## The problem
Reproduce every line of the listing below word for word, leaving out the picture markers.

[Collected data]
------------------------------------------------------------

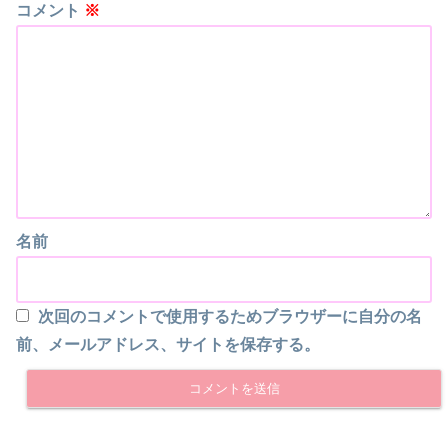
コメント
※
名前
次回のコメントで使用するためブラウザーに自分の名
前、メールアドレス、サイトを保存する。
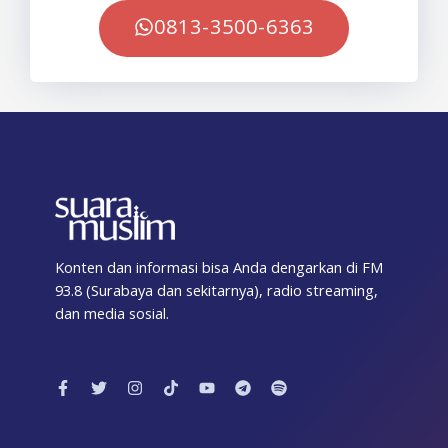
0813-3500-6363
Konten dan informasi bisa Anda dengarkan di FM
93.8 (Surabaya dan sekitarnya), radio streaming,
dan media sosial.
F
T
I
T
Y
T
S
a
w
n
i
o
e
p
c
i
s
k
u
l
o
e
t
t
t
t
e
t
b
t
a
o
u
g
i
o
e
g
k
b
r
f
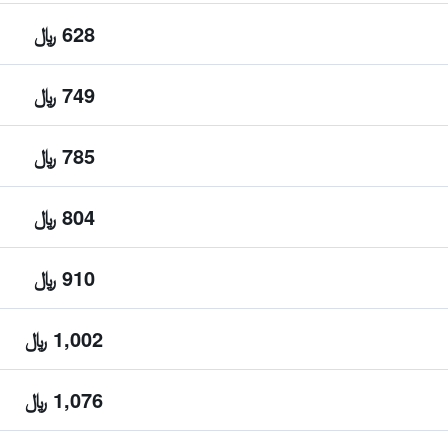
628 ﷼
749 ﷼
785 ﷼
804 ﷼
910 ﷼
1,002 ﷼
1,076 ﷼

------------------------------------------------------------

## Solution to the problem
コメント
※
名前
次回のコメントで使用するためブラウザーに自分の名
前、メールアドレス、サイトを保存する。
0813-3500-6363
Konten dan informasi bisa Anda dengarkan di FM
93.8 (Surabaya dan sekitarnya), radio streaming,
dan media sosial.
F
T
I
T
Y
T
S
a
w
n
i
o
e
p
c
i
s
k
u
l
o
e
t
t
t
t
e
t
b
t
a
o
u
g
i
o
e
g
k
b
r
f
628 ﷼
749 ﷼
785 ﷼
804 ﷼
910 ﷼
1,002 ﷼
1,076 ﷼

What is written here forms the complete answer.